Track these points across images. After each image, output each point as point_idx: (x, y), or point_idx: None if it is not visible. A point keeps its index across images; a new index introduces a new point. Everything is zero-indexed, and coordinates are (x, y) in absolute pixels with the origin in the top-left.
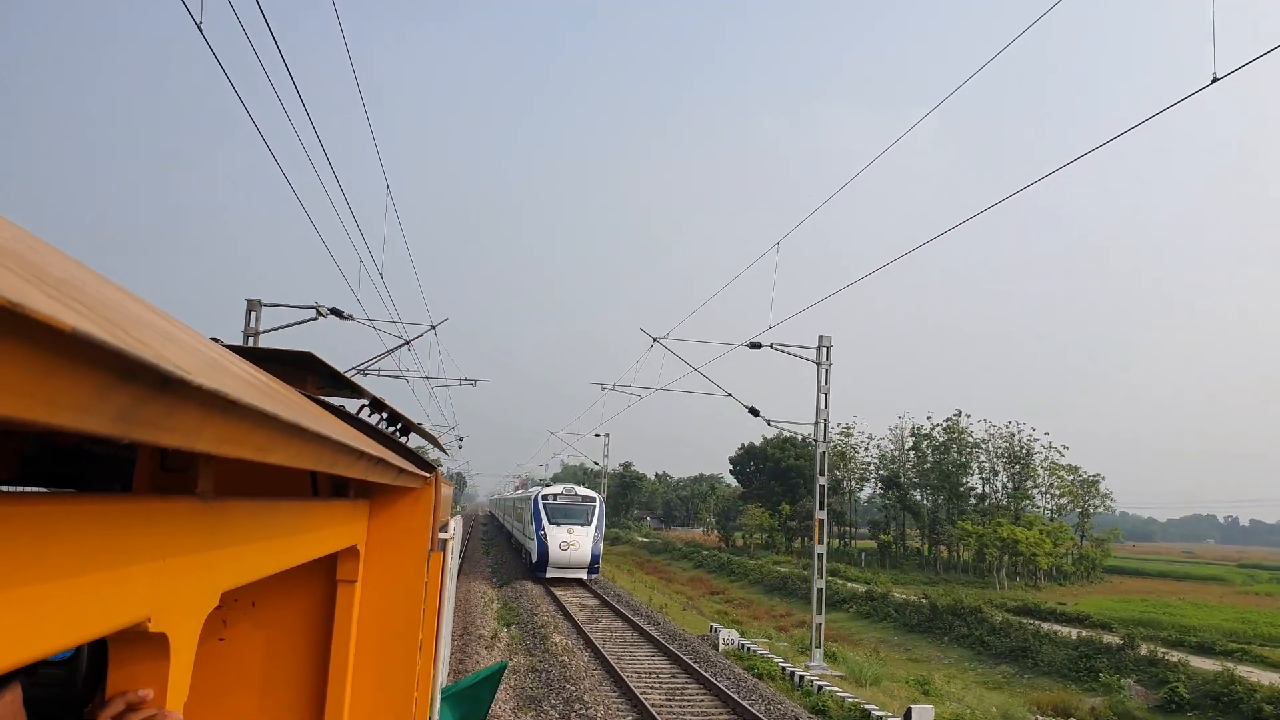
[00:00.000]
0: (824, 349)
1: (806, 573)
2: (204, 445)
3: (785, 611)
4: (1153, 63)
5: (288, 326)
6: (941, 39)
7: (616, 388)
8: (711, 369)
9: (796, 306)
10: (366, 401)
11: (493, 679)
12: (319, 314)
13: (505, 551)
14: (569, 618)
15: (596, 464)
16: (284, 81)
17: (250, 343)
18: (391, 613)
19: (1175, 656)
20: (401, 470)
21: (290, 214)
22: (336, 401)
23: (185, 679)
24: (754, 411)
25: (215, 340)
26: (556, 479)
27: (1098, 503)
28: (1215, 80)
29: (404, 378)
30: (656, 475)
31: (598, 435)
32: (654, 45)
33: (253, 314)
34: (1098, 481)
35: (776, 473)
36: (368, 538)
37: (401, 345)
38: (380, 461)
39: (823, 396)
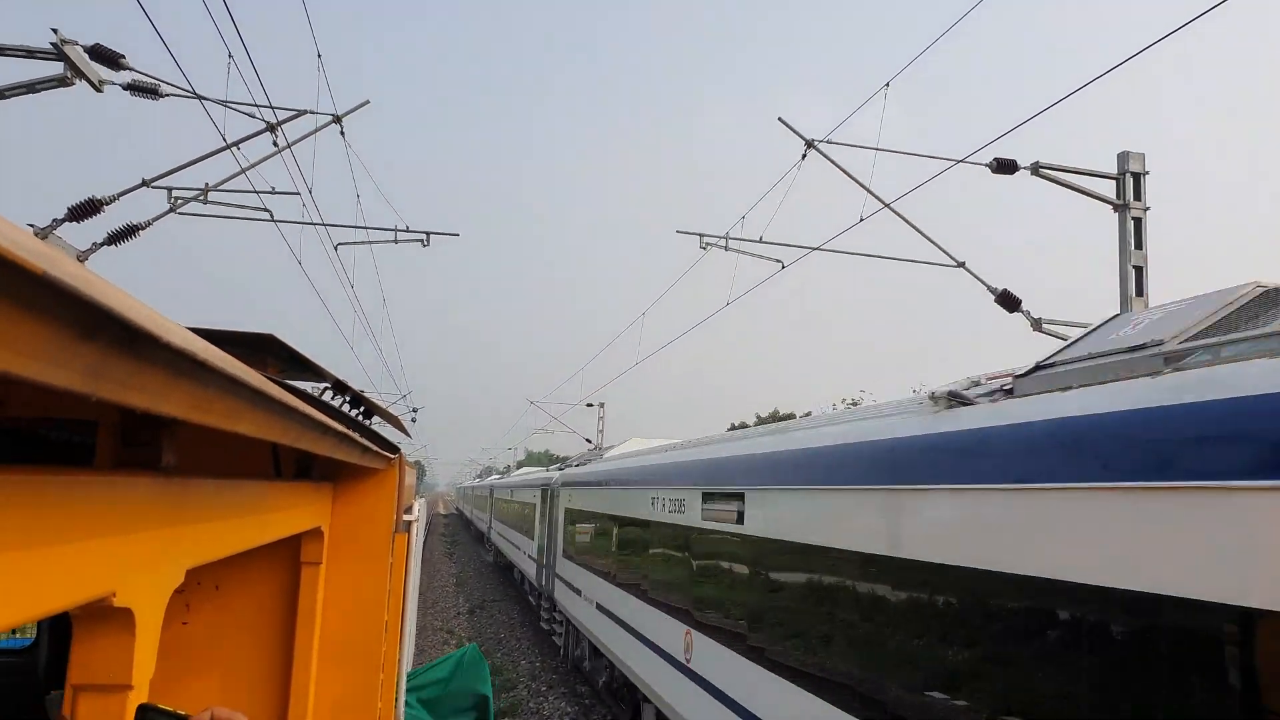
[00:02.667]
0: (1131, 178)
1: None
2: (171, 408)
3: None
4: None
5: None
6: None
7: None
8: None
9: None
10: (329, 384)
11: (478, 671)
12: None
13: (489, 581)
14: None
15: (590, 441)
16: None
17: None
18: (356, 595)
19: None
20: (366, 450)
21: None
22: (299, 385)
23: (151, 655)
24: (1009, 300)
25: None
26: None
27: None
28: None
29: (267, 218)
30: None
31: (589, 405)
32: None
33: None
34: None
35: None
36: (332, 520)
37: (259, 135)
38: (346, 439)
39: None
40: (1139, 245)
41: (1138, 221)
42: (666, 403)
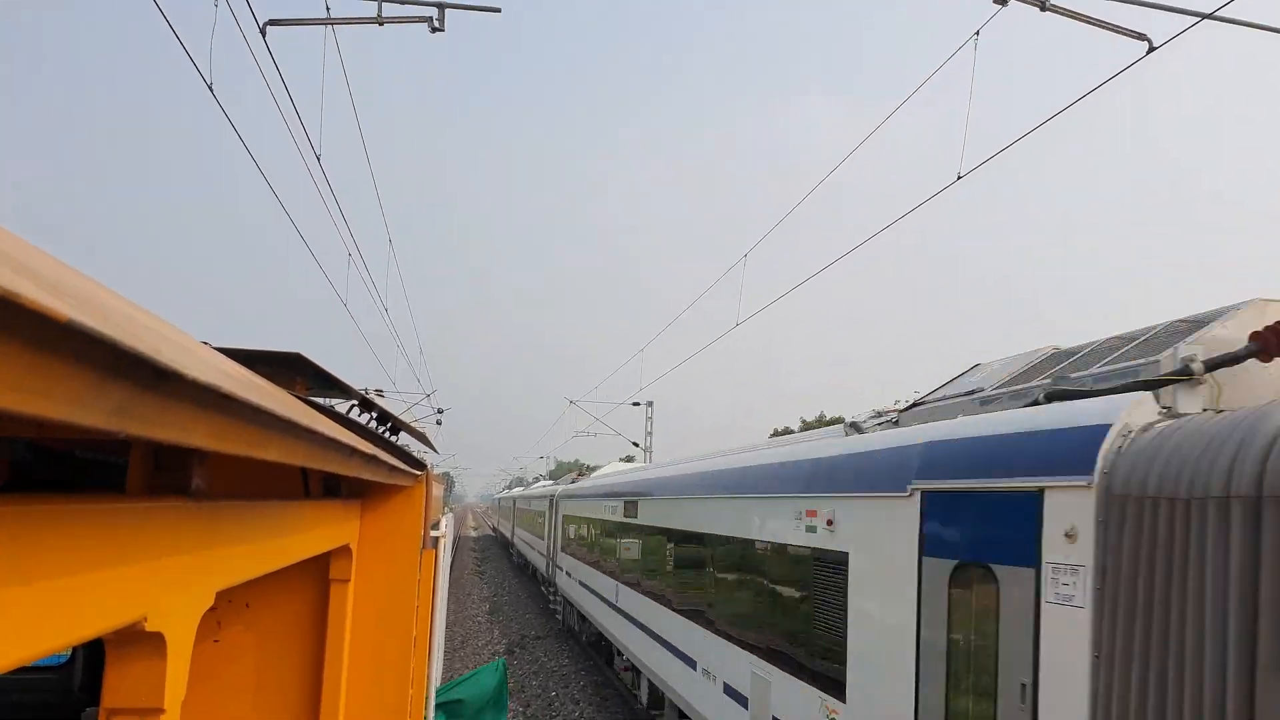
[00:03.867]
0: None
1: None
2: (198, 440)
3: None
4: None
5: None
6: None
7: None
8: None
9: None
10: (356, 401)
11: (500, 684)
12: None
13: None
14: None
15: (636, 444)
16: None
17: None
18: (385, 611)
19: None
20: (393, 468)
21: None
22: (326, 403)
23: (182, 678)
24: None
25: (205, 344)
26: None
27: None
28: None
29: None
30: None
31: (635, 405)
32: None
33: None
34: None
35: None
36: (360, 537)
37: None
38: (373, 459)
39: None
40: None
41: None
42: (720, 403)
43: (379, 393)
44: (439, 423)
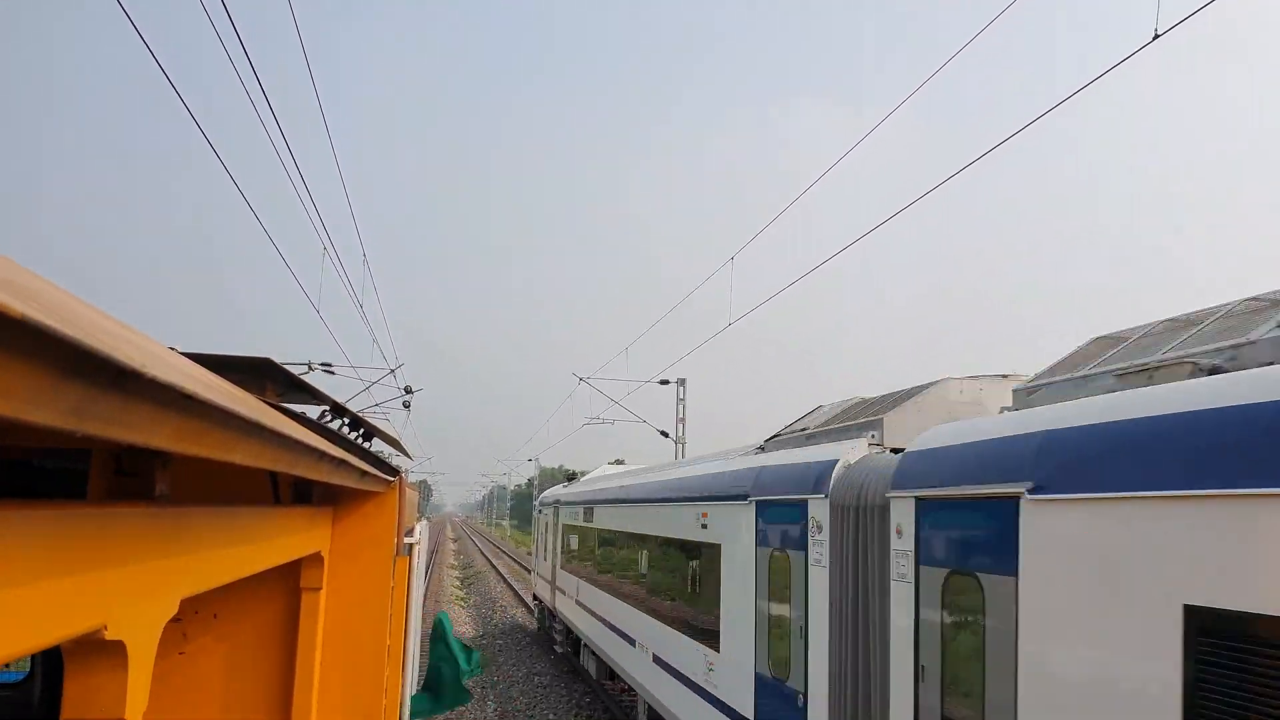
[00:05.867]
0: None
1: None
2: (161, 442)
3: None
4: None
5: None
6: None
7: None
8: None
9: None
10: (327, 407)
11: (443, 636)
12: None
13: None
14: None
15: (665, 434)
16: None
17: None
18: (358, 619)
19: None
20: (365, 473)
21: None
22: (298, 409)
23: (144, 688)
24: None
25: (172, 350)
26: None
27: None
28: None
29: None
30: None
31: (665, 383)
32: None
33: None
34: None
35: None
36: (332, 544)
37: None
38: (343, 464)
39: None
40: None
41: None
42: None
43: (325, 366)
44: (406, 405)
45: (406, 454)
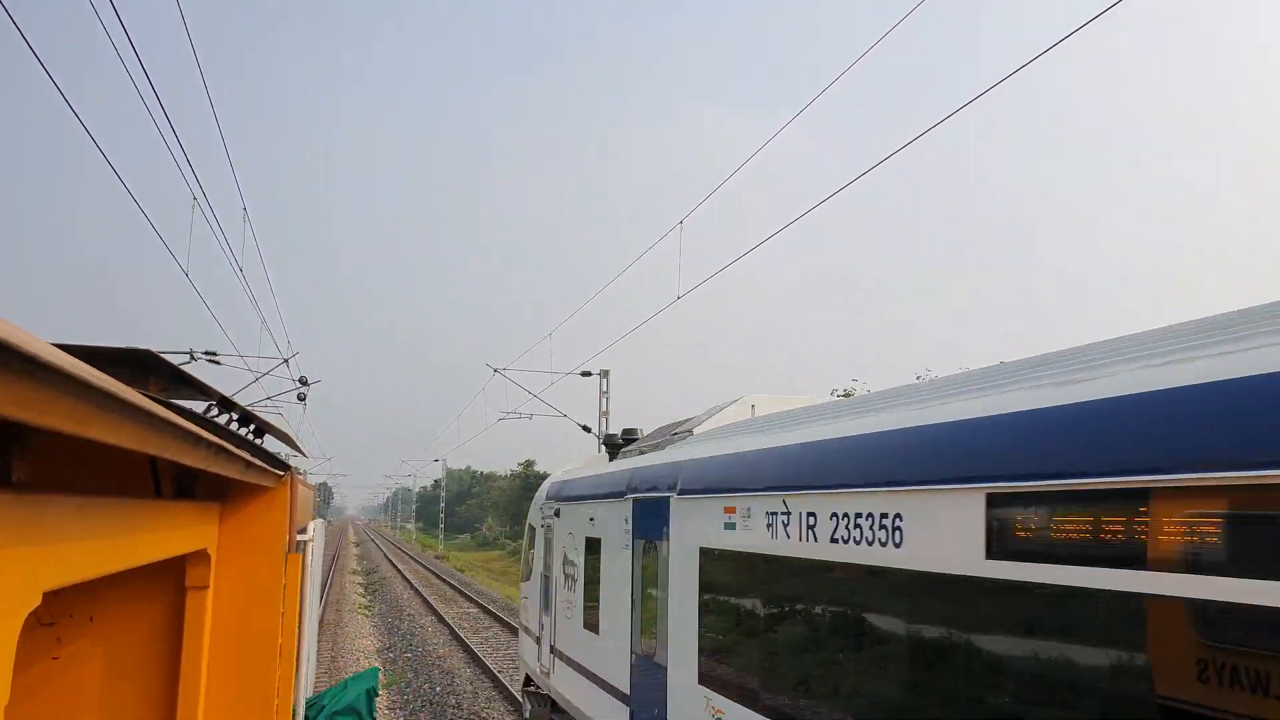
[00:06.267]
0: None
1: None
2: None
3: None
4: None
5: None
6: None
7: None
8: None
9: None
10: (214, 401)
11: (369, 692)
12: None
13: None
14: None
15: (587, 429)
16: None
17: None
18: (247, 618)
19: None
20: (250, 465)
21: None
22: (184, 405)
23: (4, 684)
24: None
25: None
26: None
27: None
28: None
29: None
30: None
31: (587, 374)
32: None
33: None
34: None
35: None
36: (219, 541)
37: None
38: (222, 450)
39: None
40: None
41: None
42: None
43: (209, 355)
44: (302, 398)
45: (302, 451)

EXERCISE PROMPT
Omit each picture, then return all of the listing exactly as it stands.

ANSWER SECTION
Track these points across images. After each image, output each point as point_idx: (x, y), or point_idx: None if it is not visible. A point keeps its index across images; a new index introduces a new point. Everything is zero-indexed, and coordinates are (x, y) in absolute pixels with the origin in the top-left.
[00:00.000]
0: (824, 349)
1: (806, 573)
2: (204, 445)
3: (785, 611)
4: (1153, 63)
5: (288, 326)
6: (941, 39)
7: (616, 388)
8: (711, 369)
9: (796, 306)
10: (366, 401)
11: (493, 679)
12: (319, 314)
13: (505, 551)
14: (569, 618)
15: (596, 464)
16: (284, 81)
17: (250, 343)
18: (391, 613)
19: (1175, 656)
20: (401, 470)
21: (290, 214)
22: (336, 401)
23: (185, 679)
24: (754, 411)
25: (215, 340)
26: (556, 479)
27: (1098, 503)
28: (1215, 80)
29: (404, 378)
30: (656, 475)
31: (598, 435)
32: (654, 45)
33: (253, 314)
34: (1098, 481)
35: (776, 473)
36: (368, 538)
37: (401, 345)
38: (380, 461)
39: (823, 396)
[00:02.667]
0: (1131, 178)
1: None
2: (171, 408)
3: None
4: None
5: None
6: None
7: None
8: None
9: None
10: (329, 384)
11: (478, 671)
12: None
13: (489, 581)
14: None
15: (590, 441)
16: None
17: None
18: (356, 595)
19: None
20: (366, 450)
21: None
22: (299, 385)
23: (151, 655)
24: (1009, 300)
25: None
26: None
27: None
28: None
29: (267, 218)
30: None
31: (589, 405)
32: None
33: None
34: None
35: None
36: (332, 520)
37: (259, 135)
38: (346, 439)
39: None
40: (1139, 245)
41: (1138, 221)
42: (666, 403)
[00:03.867]
0: None
1: None
2: (198, 440)
3: None
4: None
5: None
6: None
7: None
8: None
9: None
10: (356, 401)
11: (500, 684)
12: None
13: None
14: None
15: (636, 444)
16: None
17: None
18: (385, 611)
19: None
20: (393, 468)
21: None
22: (326, 403)
23: (182, 678)
24: None
25: (205, 344)
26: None
27: None
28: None
29: None
30: None
31: (635, 405)
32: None
33: None
34: None
35: None
36: (360, 537)
37: None
38: (373, 459)
39: None
40: None
41: None
42: (720, 403)
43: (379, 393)
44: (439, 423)
[00:05.867]
0: None
1: None
2: (161, 442)
3: None
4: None
5: None
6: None
7: None
8: None
9: None
10: (327, 407)
11: (443, 636)
12: None
13: None
14: None
15: (665, 434)
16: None
17: None
18: (358, 619)
19: None
20: (365, 473)
21: None
22: (298, 409)
23: (144, 688)
24: None
25: (172, 350)
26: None
27: None
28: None
29: None
30: None
31: (665, 383)
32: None
33: None
34: None
35: None
36: (332, 544)
37: None
38: (343, 464)
39: None
40: None
41: None
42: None
43: (325, 366)
44: (406, 405)
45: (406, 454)
[00:06.267]
0: None
1: None
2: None
3: None
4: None
5: None
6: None
7: None
8: None
9: None
10: (214, 401)
11: (369, 692)
12: None
13: None
14: None
15: (587, 429)
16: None
17: None
18: (247, 618)
19: None
20: (250, 465)
21: None
22: (184, 405)
23: (4, 684)
24: None
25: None
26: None
27: None
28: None
29: None
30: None
31: (587, 374)
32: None
33: None
34: None
35: None
36: (219, 541)
37: None
38: (222, 450)
39: None
40: None
41: None
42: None
43: (209, 355)
44: (302, 398)
45: (302, 451)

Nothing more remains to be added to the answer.